— Objetivo do exercício —
Reproduza palavra por palavra o trecho dos itens abaixo que começa na linha que contém "Reading left to" e vai até o fim dos itens, com essa linha e a última incluídas.

— Itens fornecidos —
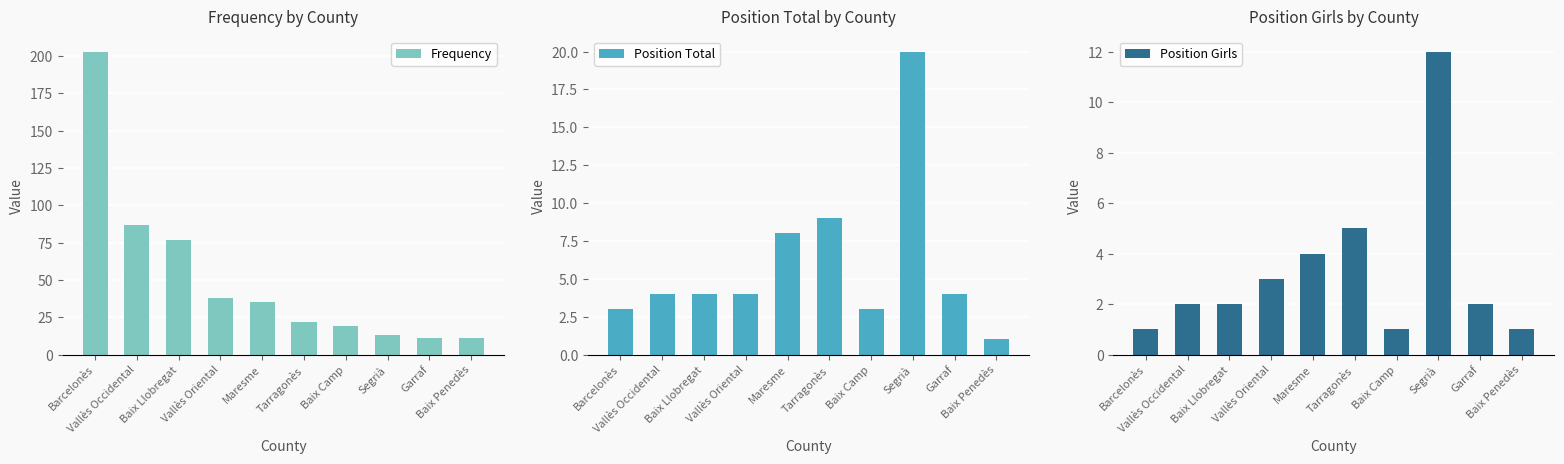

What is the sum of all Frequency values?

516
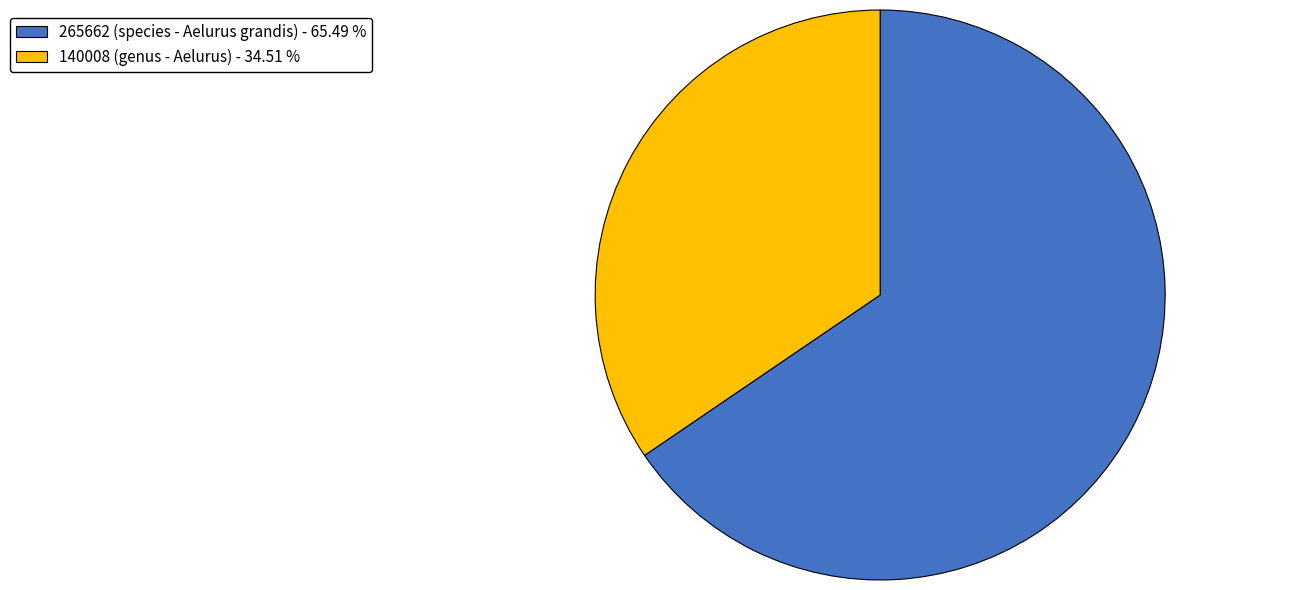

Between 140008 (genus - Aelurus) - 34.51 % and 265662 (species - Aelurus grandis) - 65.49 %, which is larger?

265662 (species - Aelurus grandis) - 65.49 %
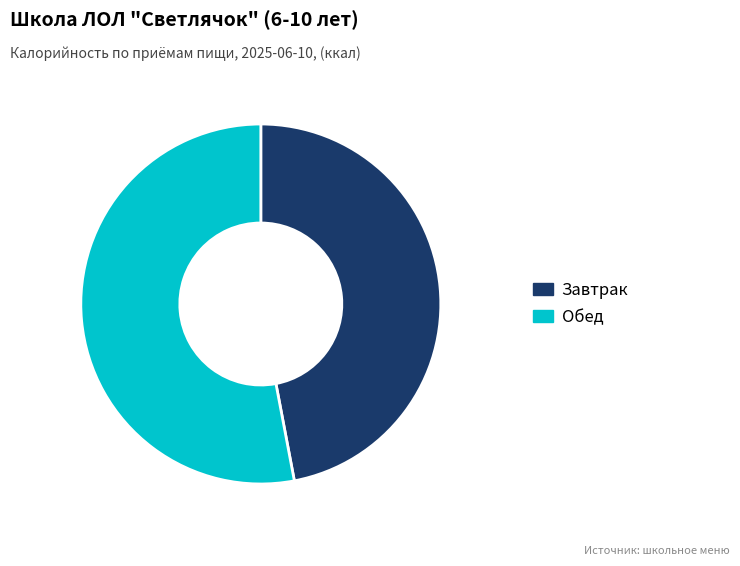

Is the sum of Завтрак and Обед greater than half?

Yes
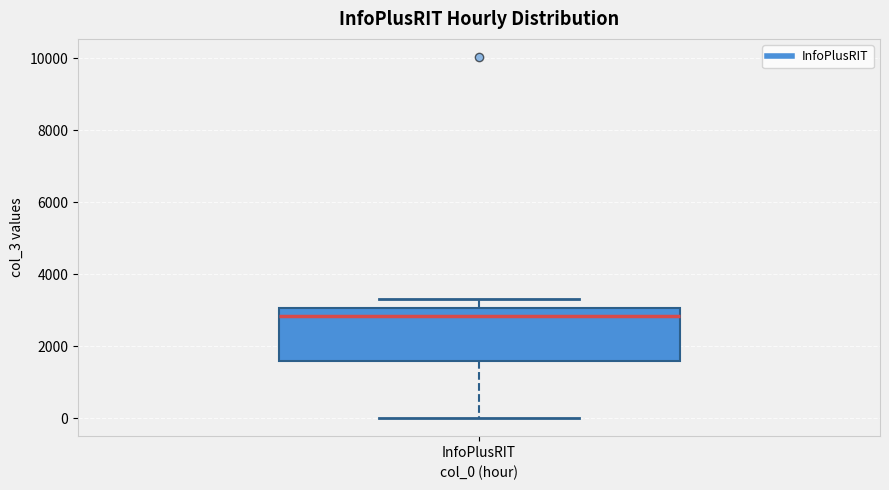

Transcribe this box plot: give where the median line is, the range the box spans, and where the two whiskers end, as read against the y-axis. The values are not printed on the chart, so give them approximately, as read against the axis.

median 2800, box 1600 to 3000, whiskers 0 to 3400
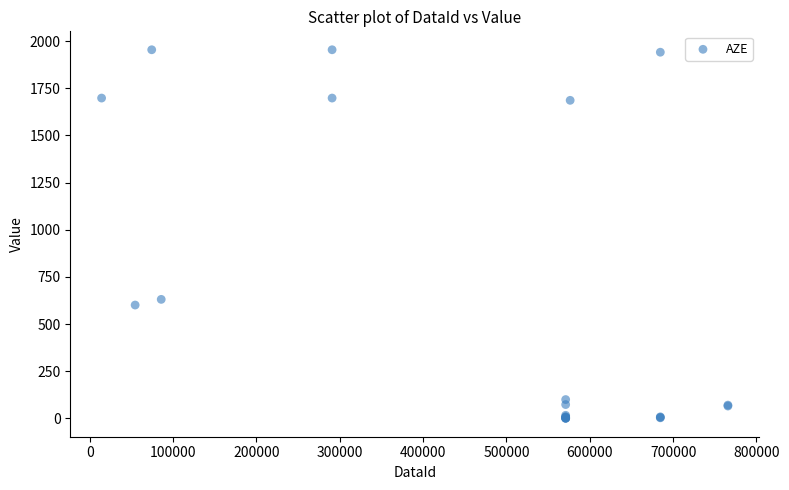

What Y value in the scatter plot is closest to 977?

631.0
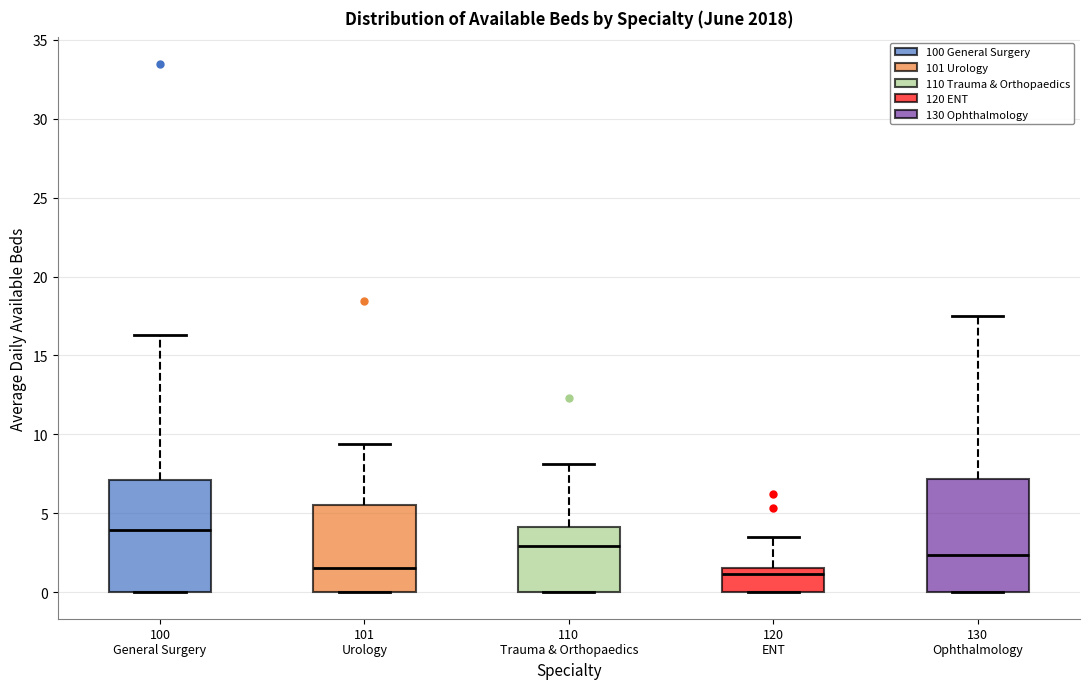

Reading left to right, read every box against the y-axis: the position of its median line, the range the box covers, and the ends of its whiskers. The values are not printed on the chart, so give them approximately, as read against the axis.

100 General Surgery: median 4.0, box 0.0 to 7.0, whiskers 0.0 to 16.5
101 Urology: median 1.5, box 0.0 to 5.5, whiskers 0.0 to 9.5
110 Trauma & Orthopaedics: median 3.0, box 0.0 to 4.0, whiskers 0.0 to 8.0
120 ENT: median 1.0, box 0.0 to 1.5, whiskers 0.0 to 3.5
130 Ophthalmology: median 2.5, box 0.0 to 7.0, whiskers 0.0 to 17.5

— Resultado da tarefa —
Reading left to right, read every box against the y-axis: the position of its median line, the range the box covers, and the ends of its whiskers. The values are not printed on the chart, so give them approximately, as read against the axis.

100 General Surgery: median 4.0, box 0.0 to 7.0, whiskers 0.0 to 16.5
101 Urology: median 1.5, box 0.0 to 5.5, whiskers 0.0 to 9.5
110 Trauma & Orthopaedics: median 3.0, box 0.0 to 4.0, whiskers 0.0 to 8.0
120 ENT: median 1.0, box 0.0 to 1.5, whiskers 0.0 to 3.5
130 Ophthalmology: median 2.5, box 0.0 to 7.0, whiskers 0.0 to 17.5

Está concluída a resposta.